Rhona O’Connell, responsable de l’analyse des marchés chez StoneX Bullion, est plus prudente. “Les tensions politiques accrues favorisent l’or et pénalisent l’argent en cas de nouvelles difficultés économiques. À long terme, les fondamentaux de l’argent sont solides, mais pour l’instant, il a effectué un retracement des gains enregistrés au cours de la première moitié du mois de juin”, explique-t-elle.
L’argent est à la fois un métal précieux et un métal industriel
L’argent n’est pas un métal précieux pur comme l’or.

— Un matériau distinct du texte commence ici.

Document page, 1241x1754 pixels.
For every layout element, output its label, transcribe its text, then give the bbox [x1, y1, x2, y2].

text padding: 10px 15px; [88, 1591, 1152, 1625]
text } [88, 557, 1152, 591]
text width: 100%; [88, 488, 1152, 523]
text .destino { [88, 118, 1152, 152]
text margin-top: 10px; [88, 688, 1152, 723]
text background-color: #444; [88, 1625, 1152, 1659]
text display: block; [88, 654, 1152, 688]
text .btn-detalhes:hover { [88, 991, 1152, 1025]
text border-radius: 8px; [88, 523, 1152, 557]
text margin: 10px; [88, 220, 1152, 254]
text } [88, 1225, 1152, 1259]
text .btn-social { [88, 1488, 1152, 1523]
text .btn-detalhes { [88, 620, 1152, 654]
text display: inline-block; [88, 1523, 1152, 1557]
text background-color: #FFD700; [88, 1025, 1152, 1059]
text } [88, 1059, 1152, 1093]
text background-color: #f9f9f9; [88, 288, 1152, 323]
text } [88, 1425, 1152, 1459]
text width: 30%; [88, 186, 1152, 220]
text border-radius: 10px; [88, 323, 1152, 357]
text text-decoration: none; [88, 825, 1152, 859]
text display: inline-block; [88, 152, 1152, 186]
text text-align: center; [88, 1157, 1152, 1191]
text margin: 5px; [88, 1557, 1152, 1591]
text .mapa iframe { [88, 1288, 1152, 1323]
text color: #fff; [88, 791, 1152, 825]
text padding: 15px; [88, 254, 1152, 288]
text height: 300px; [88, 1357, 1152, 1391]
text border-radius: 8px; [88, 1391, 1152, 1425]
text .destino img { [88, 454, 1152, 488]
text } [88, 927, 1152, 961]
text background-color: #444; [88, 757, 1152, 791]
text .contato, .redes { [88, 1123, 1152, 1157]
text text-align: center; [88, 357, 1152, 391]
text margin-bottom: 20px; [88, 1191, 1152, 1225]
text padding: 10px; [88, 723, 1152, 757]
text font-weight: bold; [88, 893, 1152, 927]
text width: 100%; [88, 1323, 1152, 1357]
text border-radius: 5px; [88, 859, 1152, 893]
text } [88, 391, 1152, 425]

Il s’agit plutôt d’un métal “hybride”, à mi-chemin entre le précieux et l’industriel, en raison de ses multiples utilisations. Il fait partie intégrante des technologies vertes, de l’électronique, des véhicules électroniques et des appareils médicaux. La demande des secteurs de l’énergie solaire et des véhicules électriques porte l’utilisation du métal à des niveaux records.
“Cette combinaison en fait une valeur refuge potentielle et un actif qui est, en partie, corrélé au cycle économique”, explique Trevor Yates de Global X.
Plus de 70 % de l’argent produit dans le monde est un sous-produit, car ses gisements sont souvent associés au cuivre, à l’or et à d’autres minéraux. “Cela a récemment contribué à maintenir les prix bien au-dessus du coût marginal de production”, explique M. Yates.
“Même à moyen et long terme, malgré la forte hausse des prix, nous nous attendons à ce que l’augmentation des coûts d’investissement, la forte inflation des coûts miniers (main-d’œuvre, machines, etc.) et la rareté des projets de haute qualité continuent à peser sur les perspectives d’approvisionnement”, déclare l’analyste.
D’autre part, en raison de sa nature industrielle, l’argent est lié à la croissance économique : Un ralentissement mondial, une escalade de la guerre commerciale ou un resserrement de la politique économique pourraient freiner la demande.